EXERCISE TEXT:
Defense, Space & Security (BDS): This is the “defense contractor” side of Boeing. They design and produce a number of vehicles and weapons for the US government and some of its allies. These include fighter jets, helicopters, missile defense systems, and more. The margins are generally thinner in this segment due to the cost-plus nature of many of its contracts. Today, BDS accounts for 35% of revenue and in the last “normal” year (2018), accounted for 13% of operating income.
Global Services (BGS): BGS refers to the aftermarket services that Boeing provides to both its commercial and government customers. These include spare parts, maintenance and modifications, engineering support, pilot training, and really anything customers might need after the delivery of a Boeing product. This is typically the highest margin segment of Boeing’s business. Today, BGS accounts for 26% of revenue and in the last “normal” year (2018), accounted for 21% of operating income.
Boeing Capital( BCC): The main component of this business is to help Boeing customers finance their purchases of Boeing’s products, but it’s also the holistic finance arm for Boeing. Today, BCA accounts for less than 1% of revenue and in the last “normal” year (2018), accounted for 1% of operating income.
To give some context on the sheer size of Boeing’s physical footprint, Boeing has roughly 87 million square feet of floor space, 65 million (or 75%) of which is owned by Boeing. That’s more than 1,500 football fields and it’s more owned space than Amazon. The other important thing here is that Boeing is a very global business. They have suppliers and customers all around the world, and that’s hurt them a bit lately given some of the geopolitical issues around the world.

PROBLEM TO SOLVE: From the passage on Boeing's business segments, list each aftermarket service it names as part of Global Services.

INFORMATION GIVEN:
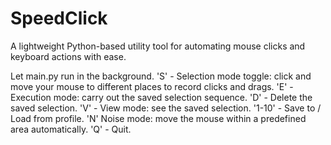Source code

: # SpeedClick
A lightweight Python-based utility tool for automating mouse clicks and keyboard actions with ease.

Let main.py run in the background.
'S' - Selection mode toggle: click and move your mouse to different places to record clicks and drags.
'E' - Execution mode: carry out the saved selection sequence.
'D' - Delete the saved selection.
'V' - View mode: see the saved selection.
'1-10' - Save to / Load from profile.
'N' Noise mode: move the mouse within a predefined area automatically.
'Q' - Quit.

WRITTEN ANSWER:
- Spare parts
- Maintenance and modifications
- Engineering support
- Pilot training